BOSTON (CBS) — Members of the Massachusetts congressional delegation are responding to President Donald Trump’s announcement of a plan for U.S. military strategy in Afghanistan.
In Monday night’s prime time speech, the president claimed to have a dramatically new strategy for the Afghan war–but he provided little in the way of details about a possible troop increase.
Sen. Ed Markey said the President’s speech left many questions unanswered–like how many Americans will be sent to Afghanistan.
Congressman Stephen Lynch asked why the president was concerned with making what he called a “hasty retreat” from Afghanistan.

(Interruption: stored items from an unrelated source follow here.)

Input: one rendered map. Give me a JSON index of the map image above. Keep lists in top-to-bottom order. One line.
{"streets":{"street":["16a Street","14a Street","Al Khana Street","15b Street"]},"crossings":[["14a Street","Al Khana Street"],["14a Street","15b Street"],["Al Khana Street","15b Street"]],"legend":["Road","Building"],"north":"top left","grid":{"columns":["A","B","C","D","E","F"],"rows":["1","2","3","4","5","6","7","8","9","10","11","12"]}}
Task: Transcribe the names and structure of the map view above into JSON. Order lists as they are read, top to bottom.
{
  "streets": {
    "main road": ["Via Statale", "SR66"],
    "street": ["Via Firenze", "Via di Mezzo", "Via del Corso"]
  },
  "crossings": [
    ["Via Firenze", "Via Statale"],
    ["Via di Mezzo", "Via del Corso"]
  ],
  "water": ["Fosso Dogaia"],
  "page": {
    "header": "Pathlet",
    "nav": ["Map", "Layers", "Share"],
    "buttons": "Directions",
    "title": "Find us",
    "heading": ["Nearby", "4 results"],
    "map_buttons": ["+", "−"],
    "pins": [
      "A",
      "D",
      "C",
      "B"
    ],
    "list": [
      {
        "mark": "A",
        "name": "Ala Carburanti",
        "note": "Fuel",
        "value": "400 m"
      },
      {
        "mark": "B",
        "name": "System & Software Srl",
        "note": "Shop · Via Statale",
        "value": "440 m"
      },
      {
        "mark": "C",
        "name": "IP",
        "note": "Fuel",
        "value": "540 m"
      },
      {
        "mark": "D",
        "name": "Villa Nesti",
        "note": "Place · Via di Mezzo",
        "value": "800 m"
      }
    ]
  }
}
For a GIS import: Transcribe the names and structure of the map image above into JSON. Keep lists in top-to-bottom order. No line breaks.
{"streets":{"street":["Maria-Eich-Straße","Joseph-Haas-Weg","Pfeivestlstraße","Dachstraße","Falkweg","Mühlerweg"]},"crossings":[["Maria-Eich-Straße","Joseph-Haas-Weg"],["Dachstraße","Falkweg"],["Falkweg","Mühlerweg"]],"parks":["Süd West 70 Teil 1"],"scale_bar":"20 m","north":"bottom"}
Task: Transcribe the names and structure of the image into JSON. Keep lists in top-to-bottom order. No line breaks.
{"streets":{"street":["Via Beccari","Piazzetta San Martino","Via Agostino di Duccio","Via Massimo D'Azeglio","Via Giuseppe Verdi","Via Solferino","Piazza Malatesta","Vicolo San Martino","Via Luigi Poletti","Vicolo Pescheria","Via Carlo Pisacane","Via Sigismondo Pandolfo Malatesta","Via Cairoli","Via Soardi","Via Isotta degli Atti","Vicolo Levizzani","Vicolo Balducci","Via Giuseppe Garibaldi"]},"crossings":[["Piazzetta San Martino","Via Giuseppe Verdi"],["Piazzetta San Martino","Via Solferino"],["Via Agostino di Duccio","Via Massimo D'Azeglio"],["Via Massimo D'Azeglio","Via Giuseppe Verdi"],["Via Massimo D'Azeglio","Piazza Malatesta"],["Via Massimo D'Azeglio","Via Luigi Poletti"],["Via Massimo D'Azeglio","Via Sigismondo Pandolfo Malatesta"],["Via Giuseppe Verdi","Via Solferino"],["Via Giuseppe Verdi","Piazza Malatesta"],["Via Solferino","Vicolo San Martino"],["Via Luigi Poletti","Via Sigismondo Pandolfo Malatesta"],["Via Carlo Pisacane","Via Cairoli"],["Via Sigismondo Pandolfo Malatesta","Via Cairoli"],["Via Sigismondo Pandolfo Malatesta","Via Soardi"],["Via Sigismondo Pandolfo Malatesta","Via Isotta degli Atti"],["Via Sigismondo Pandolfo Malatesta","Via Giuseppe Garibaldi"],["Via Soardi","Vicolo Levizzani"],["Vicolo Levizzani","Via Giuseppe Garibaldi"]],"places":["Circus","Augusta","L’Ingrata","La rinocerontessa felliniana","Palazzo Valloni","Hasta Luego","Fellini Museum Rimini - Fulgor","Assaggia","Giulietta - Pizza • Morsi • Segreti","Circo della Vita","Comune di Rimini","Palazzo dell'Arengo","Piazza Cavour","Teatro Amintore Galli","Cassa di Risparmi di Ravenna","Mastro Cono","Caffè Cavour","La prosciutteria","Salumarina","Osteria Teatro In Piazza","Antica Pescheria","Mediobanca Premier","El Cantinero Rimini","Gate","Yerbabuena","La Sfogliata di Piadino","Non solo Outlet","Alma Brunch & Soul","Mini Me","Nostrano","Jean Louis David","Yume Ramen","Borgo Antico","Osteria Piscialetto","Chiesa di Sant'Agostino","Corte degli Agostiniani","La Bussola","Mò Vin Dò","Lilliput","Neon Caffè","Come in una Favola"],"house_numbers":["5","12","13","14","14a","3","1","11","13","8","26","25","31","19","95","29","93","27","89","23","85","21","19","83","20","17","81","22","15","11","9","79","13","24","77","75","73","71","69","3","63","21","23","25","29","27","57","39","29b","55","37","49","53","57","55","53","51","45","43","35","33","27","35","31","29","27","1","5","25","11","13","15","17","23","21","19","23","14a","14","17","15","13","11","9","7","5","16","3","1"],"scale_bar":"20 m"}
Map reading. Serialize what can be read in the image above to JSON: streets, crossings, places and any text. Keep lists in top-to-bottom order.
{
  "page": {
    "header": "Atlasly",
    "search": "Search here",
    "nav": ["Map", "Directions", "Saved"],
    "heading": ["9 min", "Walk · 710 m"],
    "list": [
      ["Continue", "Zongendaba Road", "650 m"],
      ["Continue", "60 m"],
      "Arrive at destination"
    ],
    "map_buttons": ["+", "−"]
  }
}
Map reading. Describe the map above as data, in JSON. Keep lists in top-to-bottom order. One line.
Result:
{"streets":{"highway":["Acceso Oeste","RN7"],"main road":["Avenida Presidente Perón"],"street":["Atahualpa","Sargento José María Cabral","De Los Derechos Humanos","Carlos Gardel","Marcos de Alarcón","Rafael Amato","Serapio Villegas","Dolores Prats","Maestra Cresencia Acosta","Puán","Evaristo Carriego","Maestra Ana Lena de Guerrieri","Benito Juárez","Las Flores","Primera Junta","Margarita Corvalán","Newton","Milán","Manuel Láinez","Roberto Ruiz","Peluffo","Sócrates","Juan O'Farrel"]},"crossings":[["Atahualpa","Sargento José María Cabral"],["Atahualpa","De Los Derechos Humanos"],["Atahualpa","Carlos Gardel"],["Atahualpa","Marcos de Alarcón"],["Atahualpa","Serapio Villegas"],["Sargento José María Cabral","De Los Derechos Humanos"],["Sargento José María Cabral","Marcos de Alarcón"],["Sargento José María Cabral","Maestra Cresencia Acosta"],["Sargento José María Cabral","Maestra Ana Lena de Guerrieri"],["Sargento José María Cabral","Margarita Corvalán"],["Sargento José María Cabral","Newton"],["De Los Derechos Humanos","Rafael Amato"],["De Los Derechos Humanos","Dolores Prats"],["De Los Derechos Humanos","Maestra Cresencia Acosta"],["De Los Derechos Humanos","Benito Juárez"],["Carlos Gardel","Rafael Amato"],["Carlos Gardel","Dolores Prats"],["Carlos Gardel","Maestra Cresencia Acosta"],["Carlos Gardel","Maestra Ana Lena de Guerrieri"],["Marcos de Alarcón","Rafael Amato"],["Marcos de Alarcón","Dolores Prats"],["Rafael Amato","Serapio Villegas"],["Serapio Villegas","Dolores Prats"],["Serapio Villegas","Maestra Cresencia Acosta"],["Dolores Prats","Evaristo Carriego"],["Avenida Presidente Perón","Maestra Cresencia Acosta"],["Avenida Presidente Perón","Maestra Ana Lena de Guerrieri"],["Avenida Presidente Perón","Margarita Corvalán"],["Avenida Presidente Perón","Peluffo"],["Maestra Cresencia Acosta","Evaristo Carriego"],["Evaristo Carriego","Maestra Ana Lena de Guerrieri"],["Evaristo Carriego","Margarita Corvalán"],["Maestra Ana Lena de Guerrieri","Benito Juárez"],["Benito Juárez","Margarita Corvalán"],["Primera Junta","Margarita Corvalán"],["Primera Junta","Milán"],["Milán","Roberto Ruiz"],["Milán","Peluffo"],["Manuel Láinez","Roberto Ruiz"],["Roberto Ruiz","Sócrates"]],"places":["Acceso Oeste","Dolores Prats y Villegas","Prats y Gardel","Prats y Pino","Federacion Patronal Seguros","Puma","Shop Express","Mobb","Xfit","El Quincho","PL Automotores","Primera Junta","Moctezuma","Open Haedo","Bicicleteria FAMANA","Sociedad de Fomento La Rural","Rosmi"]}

“He talked about, this was no time for a hasty withdraw, but we’ve actually been there 15 years at least, so it’s not a hasty retreat at all,” Lynch told WBZ NewsRadio 1030’s Carl Stephens.
He also said he was disappointed President Trump didn’t talk about returning to Congress to get a renewed authorization for the use of force in Afghanistan.
“I thought that would be a helpful opportunity to get Congress involved,” he said.
Congressman Jim McGovern said he was disappointed in Trump’s “same old, same old” policy on what has become the longest war in US history.
“We have spent billions and billions of dollars on this war, we’ve lost some incredible young men and women in this war, and it’s basically an endless war,” he said. “I don’t understand how it is in our national interest to continue to expand our military footprint to support a government that is one of the most corrupt governments in the world, and on top of that, a brutal government.”
Congressman Michael Capuano said he didn’t hear anything new from Trump.
“It sounded to me last night like apparently the United States will be in Afghanistan for the entire time that Donald Trump is president, which is not what I wanted to hear, I don’t think that’s what the American people wanted to hear,” he said.
He said he’s wanted to reduce the US military presence there for a long time, and said “we should have left years ago”–after al-Quaida was pushed out of the country.
“We know that the fight’s not over, but the fight’s no longer in Afghanistan,” he said. “We are engaged in nation-building that has not worked and will not work.”